McCall City Council members voted unanimously to adopt a Transportation Impact Analysis (TIA) guidance document and to remove the four words "intended for local residents" from item 6.3, Mayor and council members announced after a roll-call vote.
The council’s decision followed more than an hour of discussion about how the draft guidance treats trip-generation categories, level-of-service thresholds, seasonality and pedestrian counts. Nick Foster, a traffic consultant with Kittleson in Boise, told the council the guidance uses a standard ITE 210 single-family description — typically owner-occupied or long-term rental — and that the manual’s land-use categories were developed from older studies. "The 210 is your standard single-family home, generally in a suburban city environment," Foster said.
Council members pressed staff and consultants to make the scoping meeting the place where project-specific assumptions are set. One council member said McCall’s community currently includes many second homes and that scoping allows the city and the developer to agree on an anticipated mix of local residents versus short-term or second-home occupancy, which affects trip-generation inputs. "If this community is gonna change to more of a locals community, then probably our city engineering team needs to use that as the bar," Speaker 1 said.
Members debated the wording that triggers mitigation, focusing on whether "below D" (the draft language) meant only LOS F or should be read as "D or below" so mitigation could be considered at a D condition. Staff and consultants explained LOS letters are shorthand tied to seconds of vehicle delay; consultants said the models can and sometimes do include pedestrian and bicycle crossings when scoping calls for those counts. Foster summarized the seasonality analysis using Idaho Transportation Department automatic traffic recorder data south of McCall, noting July volumes typically peak on Fridays and that hourly spikes commonly occur around 4–5 p.m. "You can see generally the highest volumes on a Friday, especially the month of July," Foster said.

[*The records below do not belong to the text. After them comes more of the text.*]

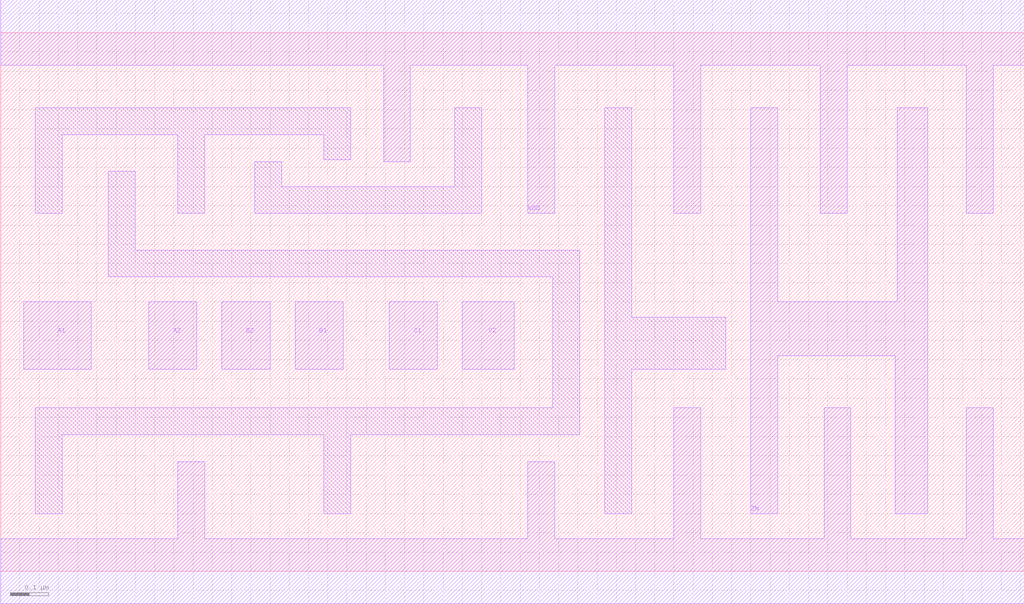
<source format=lef>
# 
# ******************************************************************************
# *                                                                            *
# *                   Copyright (C) 2004-2010, Nangate Inc.                    *
# *                           All rights reserved.                             *
# *                                                                            *
# * Nangate and the Nangate logo are trademarks of Nangate Inc.                *
# *                                                                            *
# * All trademarks, logos, software marks, and trade names (collectively the   *
# * "Marks") in this program are proprietary to Nangate or other respective    *
# * owners that have granted Nangate the right and license to use such Marks.  *
# * You are not permitted to use the Marks without the prior written consent   *
# * of Nangate or such third party that may own the Marks.                     *
# *                                                                            *
# * This file has been provided pursuant to a License Agreement containing     *
# * restrictions on its use. This file contains valuable trade secrets and     *
# * proprietary information of Nangate Inc., and is protected by U.S. and      *
# * international laws and/or treaties.                                        *
# *                                                                            *
# * The copyright notice(s) in this file does not indicate actual or intended  *
# * publication of this file.                                                  *
# *                                                                            *
# *     NGLibraryCreator, v2010.08-HR32-SP3-2010-08-05 - build 1009061800      *
# *                                                                            *
# ******************************************************************************
# 
# 
# Running on brazil06.nangate.com.br for user Giancarlo Franciscatto (gfr).
# Local time is now Fri, 3 Dec 2010, 19:32:18.
# Main process id is 27821.

VERSION 5.6 ;
BUSBITCHARS "[]" ;
DIVIDERCHAR "/" ;

MACRO AOI222_X4
  CLASS core ;
  FOREIGN AOI222_X4 0.0 0.0 ;
  ORIGIN 0 0 ;
  SYMMETRY X Y ;
  SITE FreePDK45_38x28_10R_NP_162NW_34O ;
  SIZE 2.66 BY 1.4 ;
  PIN A1
    DIRECTION INPUT ;
    ANTENNAPARTIALMETALAREA 0.030625 LAYER metal1 ;
    ANTENNAPARTIALMETALSIDEAREA 0.091 LAYER metal1 ;
    ANTENNAGATEAREA 0.05225 ;
    PORT
      LAYER metal1 ;
        POLYGON 0.06 0.525 0.235 0.525 0.235 0.7 0.06 0.7  ;
    END
  END A1
  PIN A2
    DIRECTION INPUT ;
    ANTENNAPARTIALMETALAREA 0.021875 LAYER metal1 ;
    ANTENNAPARTIALMETALSIDEAREA 0.078 LAYER metal1 ;
    ANTENNAGATEAREA 0.05225 ;
    PORT
      LAYER metal1 ;
        POLYGON 0.385 0.525 0.51 0.525 0.51 0.7 0.385 0.7  ;
    END
  END A2
  PIN B1
    DIRECTION INPUT ;
    ANTENNAPARTIALMETALAREA 0.021875 LAYER metal1 ;
    ANTENNAPARTIALMETALSIDEAREA 0.078 LAYER metal1 ;
    ANTENNAGATEAREA 0.05225 ;
    PORT
      LAYER metal1 ;
        POLYGON 0.765 0.525 0.89 0.525 0.89 0.7 0.765 0.7  ;
    END
  END B1
  PIN B2
    DIRECTION INPUT ;
    ANTENNAPARTIALMETALAREA 0.021875 LAYER metal1 ;
    ANTENNAPARTIALMETALSIDEAREA 0.078 LAYER metal1 ;
    ANTENNAGATEAREA 0.05225 ;
    PORT
      LAYER metal1 ;
        POLYGON 0.575 0.525 0.7 0.525 0.7 0.7 0.575 0.7  ;
    END
  END B2
  PIN C1
    DIRECTION INPUT ;
    ANTENNAPARTIALMETALAREA 0.021875 LAYER metal1 ;
    ANTENNAPARTIALMETALSIDEAREA 0.078 LAYER metal1 ;
    ANTENNAGATEAREA 0.05225 ;
    PORT
      LAYER metal1 ;
        POLYGON 1.01 0.525 1.135 0.525 1.135 0.7 1.01 0.7  ;
    END
  END C1
  PIN C2
    DIRECTION INPUT ;
    ANTENNAPARTIALMETALAREA 0.023625 LAYER metal1 ;
    ANTENNAPARTIALMETALSIDEAREA 0.0806 LAYER metal1 ;
    ANTENNAGATEAREA 0.05225 ;
    PORT
      LAYER metal1 ;
        POLYGON 1.2 0.525 1.335 0.525 1.335 0.7 1.2 0.7  ;
    END
  END C2
  PIN ZN
    DIRECTION OUTPUT ;
    ANTENNAPARTIALMETALAREA 0.2037 LAYER metal1 ;
    ANTENNAPARTIALMETALSIDEAREA 0.6318 LAYER metal1 ;
    ANTENNADIFFAREA 0.2926 ;
    PORT
      LAYER metal1 ;
        POLYGON 1.95 0.15 2.02 0.15 2.02 0.56 2.325 0.56 2.325 0.15 2.41 0.15 2.41 1.205 2.33 1.205 2.33 0.7 2.02 0.7 2.02 1.205 1.95 1.205  ;
    END
  END ZN
  PIN VDD
    DIRECTION INOUT ;
    USE power ;
    SHAPE ABUTMENT ;
    PORT
      LAYER metal1 ;
        POLYGON 0 1.315 0.91 1.315 0.995 1.315 0.995 1.065 1.065 1.065 1.065 1.315 1.25 1.315 1.37 1.315 1.37 0.93 1.44 0.93 1.44 1.315 1.505 1.315 1.75 1.315 1.75 0.93 1.82 0.93 1.82 1.315 1.885 1.315 2.13 1.315 2.13 0.93 2.2 0.93 2.2 1.315 2.51 1.315 2.51 0.93 2.58 0.93 2.58 1.315 2.66 1.315 2.66 1.485 1.885 1.485 1.505 1.485 1.25 1.485 0.91 1.485 0 1.485  ;
    END
  END VDD
  PIN VSS
    DIRECTION INOUT ;
    USE ground ;
    SHAPE ABUTMENT ;
    PORT
      LAYER metal1 ;
        POLYGON 0 -0.085 2.66 -0.085 2.66 0.085 2.58 0.085 2.58 0.425 2.51 0.425 2.51 0.085 2.21 0.085 2.21 0.425 2.14 0.425 2.14 0.085 1.82 0.085 1.82 0.425 1.75 0.425 1.75 0.085 1.44 0.085 1.44 0.285 1.37 0.285 1.37 0.085 0.53 0.085 0.53 0.285 0.46 0.285 0.46 0.085 0 0.085  ;
    END
  END VSS
  OBS
      LAYER metal1 ;
        POLYGON 0.09 0.93 0.16 0.93 0.16 1.135 0.46 1.135 0.46 0.93 0.53 0.93 0.53 1.135 0.84 1.135 0.84 1.07 0.91 1.07 0.91 1.205 0.09 1.205  ;
        POLYGON 0.66 0.93 1.25 0.93 1.25 1.205 1.18 1.205 1.18 1 0.73 1 0.73 1.065 0.66 1.065  ;
        POLYGON 0.28 0.765 1.435 0.765 1.435 0.425 0.09 0.425 0.09 0.15 0.16 0.15 0.16 0.355 0.84 0.355 0.84 0.15 0.91 0.15 0.91 0.355 1.505 0.355 1.505 0.835 0.35 0.835 0.35 1.04 0.28 1.04  ;
        POLYGON 1.57 0.15 1.64 0.15 1.64 0.525 1.885 0.525 1.885 0.66 1.64 0.66 1.64 1.205 1.57 1.205  ;
  END
END AOI222_X4

END LIBRARY
#
# End of file
#

</source>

After extended discussion about balancing safety, community character and the cost of mitigation — particularly in downtown areas where widening to achieve a higher LOS would be undesirable — the council proceeded to a motion. Speaker 6 moved to remove the words "intended for local residents" from item 6.3 and to approve Resolution 26-4 adopting the TIA guidance; Speaker 5 seconded. The council conducted a roll-call vote and the motion carried unanimously.
The action authorizes the mayor to sign any necessary documents to enact the guidance. Council members said the document is intended to set baseline scoping and analysis expectations and that finer-grain decisions (for example, where LOS D might be preferred in certain corridors) would be addressed in the broader transportation master-plan process. The meeting recessed for five minutes after the vote.